A lawsuit I'd been waiting for

After scores of lawsuits and legislation claiming persecution because gays were being allowed to marry, businesses were penalized for not honoring public accommodation, some denied their right to selectively remember that they should discriminate against contraception coverage, watching Prop 8 pass, become law, get challenged and finally dismissed by the SCOTUS, it was time.


It was time for a religious institution to claim persecution because of a law pertaining to same-sex marriage. Only this time, it was a church suing the state of North Carolina for violating their religious freedom of not being able marry homosexuals.
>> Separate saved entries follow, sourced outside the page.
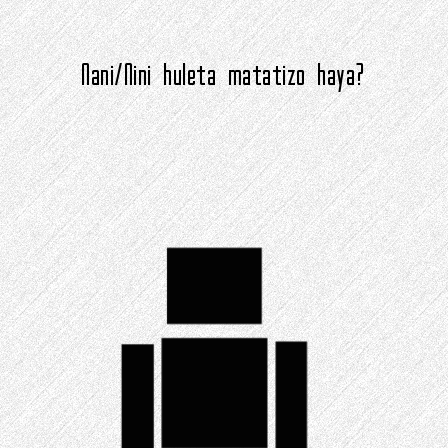
Nani/Nini huleta matatizo haya?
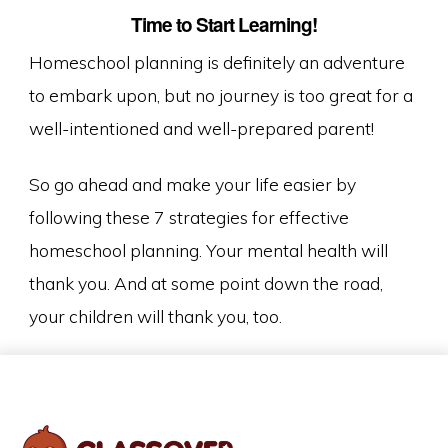
Time to Start Learning!
Homeschool planning is definitely an adventure
to embark upon, but no journey is too great for a
well-intentioned and well-prepared parent!
So go ahead and make your life easier by
following these 7 strategies for effective
homeschool planning. Your mental health will
thank you. And at some point down the road,
your children will thank you, too.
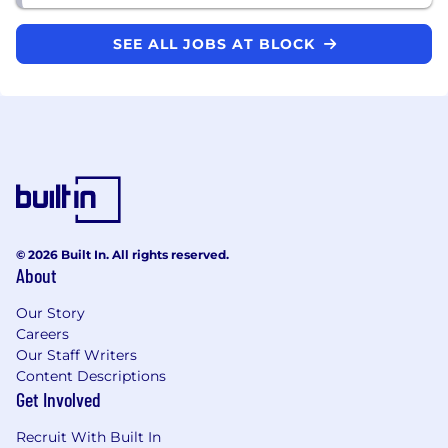
SEE ALL JOBS AT BLOCK
© 2026 Built In. All rights reserved.
About
Our Story
Careers
Our Staff Writers
Content Descriptions
Get Involved
Recruit With Built In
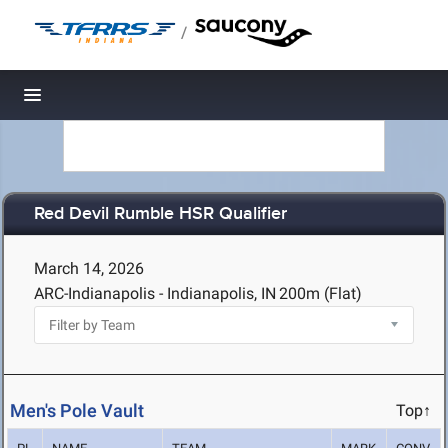
/
Toggle navigation
Red Devil Rumble HSR Qualifier
March 14, 2026
ARC-Indianapolis - Indianapolis, IN
200m (Flat)
Men's Pole Vault
Top↑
Religion clause has the links.


Naturally, this has raised the ire of some hypocrites Christians. Here is one Tami Fitzgerald, screeching:
Moreover, it’s both ironic and sad that an entire religious denomination and its clergy who purport holding to Christian teachings on marriage would look to the courts to justify their errant beliefs. These individuals are simply revisionists that distort the teaching of Scripture to justify sexual revolution, not marital sanctity.
The tone-deafness should be apparent. No, in the laughable double-standards, but in the candid admission that the opposition to same-sex marriage, is [ding, ding, ding] rooted in religion.
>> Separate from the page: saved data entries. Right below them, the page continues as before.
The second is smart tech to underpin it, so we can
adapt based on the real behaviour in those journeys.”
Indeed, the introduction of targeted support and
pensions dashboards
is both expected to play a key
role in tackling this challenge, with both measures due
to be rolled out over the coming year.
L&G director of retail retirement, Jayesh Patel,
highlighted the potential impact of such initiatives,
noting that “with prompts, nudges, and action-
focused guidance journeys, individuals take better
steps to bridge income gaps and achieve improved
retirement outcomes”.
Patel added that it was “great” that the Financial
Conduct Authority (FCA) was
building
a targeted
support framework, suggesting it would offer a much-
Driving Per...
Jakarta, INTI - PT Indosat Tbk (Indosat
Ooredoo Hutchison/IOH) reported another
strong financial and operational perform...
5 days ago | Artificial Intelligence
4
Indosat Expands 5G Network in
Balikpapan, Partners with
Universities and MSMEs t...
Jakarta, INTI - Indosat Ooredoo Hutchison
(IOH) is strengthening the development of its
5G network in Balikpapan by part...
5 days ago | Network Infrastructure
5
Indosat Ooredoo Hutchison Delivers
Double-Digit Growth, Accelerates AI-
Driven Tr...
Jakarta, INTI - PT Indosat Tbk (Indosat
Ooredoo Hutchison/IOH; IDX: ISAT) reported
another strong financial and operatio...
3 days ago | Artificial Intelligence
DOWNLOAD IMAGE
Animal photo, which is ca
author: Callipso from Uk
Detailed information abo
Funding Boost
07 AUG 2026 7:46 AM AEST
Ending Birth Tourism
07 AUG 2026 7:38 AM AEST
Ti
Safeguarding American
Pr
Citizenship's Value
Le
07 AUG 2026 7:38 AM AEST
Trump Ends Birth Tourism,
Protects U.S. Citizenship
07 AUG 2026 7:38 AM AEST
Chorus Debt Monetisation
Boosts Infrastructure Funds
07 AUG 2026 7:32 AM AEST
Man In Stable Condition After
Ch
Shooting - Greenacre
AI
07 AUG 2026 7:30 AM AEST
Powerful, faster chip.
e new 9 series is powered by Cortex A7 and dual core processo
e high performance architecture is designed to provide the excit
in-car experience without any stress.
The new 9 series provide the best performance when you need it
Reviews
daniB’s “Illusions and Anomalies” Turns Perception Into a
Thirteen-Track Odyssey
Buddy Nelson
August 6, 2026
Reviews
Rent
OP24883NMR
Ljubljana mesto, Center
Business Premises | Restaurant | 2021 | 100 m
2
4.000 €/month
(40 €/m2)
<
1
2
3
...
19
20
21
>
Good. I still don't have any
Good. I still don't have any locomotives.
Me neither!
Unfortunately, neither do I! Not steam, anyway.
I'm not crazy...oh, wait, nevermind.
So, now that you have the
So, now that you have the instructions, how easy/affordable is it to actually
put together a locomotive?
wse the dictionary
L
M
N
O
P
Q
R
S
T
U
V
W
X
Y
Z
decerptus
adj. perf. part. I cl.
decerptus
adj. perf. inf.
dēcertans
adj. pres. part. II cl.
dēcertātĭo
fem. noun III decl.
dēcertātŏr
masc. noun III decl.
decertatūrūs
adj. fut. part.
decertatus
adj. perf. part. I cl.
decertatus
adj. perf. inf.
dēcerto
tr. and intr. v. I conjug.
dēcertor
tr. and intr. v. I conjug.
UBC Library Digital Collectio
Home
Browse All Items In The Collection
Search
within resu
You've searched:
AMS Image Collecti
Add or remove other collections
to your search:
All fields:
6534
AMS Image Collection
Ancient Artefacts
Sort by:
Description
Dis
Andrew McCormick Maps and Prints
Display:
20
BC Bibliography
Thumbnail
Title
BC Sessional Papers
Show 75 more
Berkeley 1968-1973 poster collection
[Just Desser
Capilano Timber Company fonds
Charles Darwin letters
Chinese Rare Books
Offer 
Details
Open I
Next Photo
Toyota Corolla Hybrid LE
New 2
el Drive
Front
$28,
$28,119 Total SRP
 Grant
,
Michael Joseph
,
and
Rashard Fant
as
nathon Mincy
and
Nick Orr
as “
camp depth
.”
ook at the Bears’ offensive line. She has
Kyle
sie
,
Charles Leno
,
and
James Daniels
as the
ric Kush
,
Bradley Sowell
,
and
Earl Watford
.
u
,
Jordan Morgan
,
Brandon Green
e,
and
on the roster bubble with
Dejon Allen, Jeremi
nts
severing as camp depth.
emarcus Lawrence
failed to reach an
It'll be fun to watch this unfold. Will these people of religion be asked to provide evidence that their religious freedom is being violated? How would they be treated as opposed to the religious plaintiffs who invest their company's 401K in businesses selling abortifacients, yet feign persecution at the thought of paying for insurance plans that cover contraceptives for their employees.

Note that this is not at all similar to the Catholic Church who in a recent lawsuit argued that a fetus is not a person. That was just hypocrisy good legal defense.
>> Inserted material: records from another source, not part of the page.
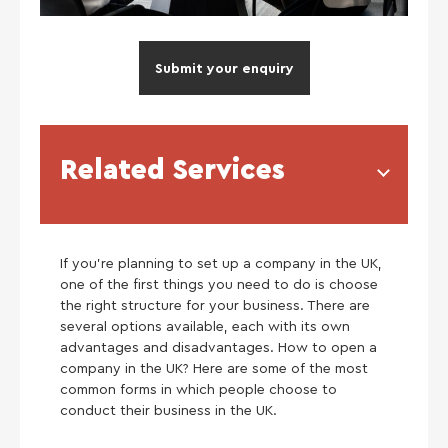
Submit your enquiry
Related Services
If you’re planning to set up a company in the UK,
one of the first things you need to do is choose
the right structure for your business. There are
several options available, each with its own
advantages and disadvantages. How to open a
company in the UK? Here are some of the most
common forms in which people choose to
conduct their business in the UK.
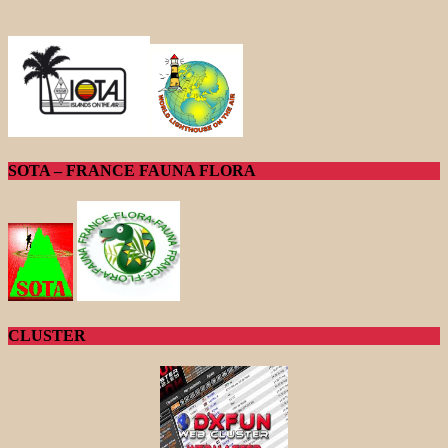
SOTA – FRANCE FAUNA FLORA
CLUSTER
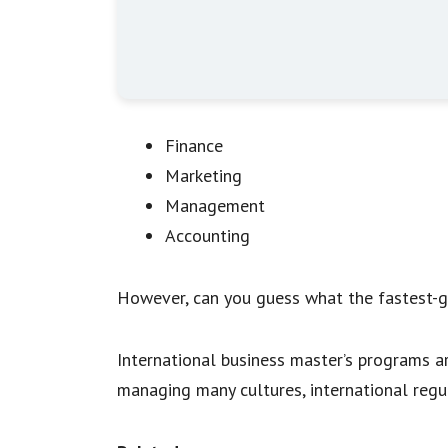
Finance
Marketing
Management
Accounting
However, can you guess what the fastest-gr
International business master’s programs a
managing many cultures, international regul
While I still consider religion to be silly and often harmful, I applaud the efforts of these religionists to do the right thing and rather unwittingly expose the flimsy veneer of beliefs and rights grounded in religion. Flimsy, of course, is an exaggeration.

I hope this produces a Noah-style flood of lawsuits where more people try to carve out rights, or exemption from the law for themselves based on their religion. Odds are high that some bigoted Christophile will die of a stroke over it while on TV.

That cannot be a Sad Thing, even if it makes me callous for entertaining that vicariously.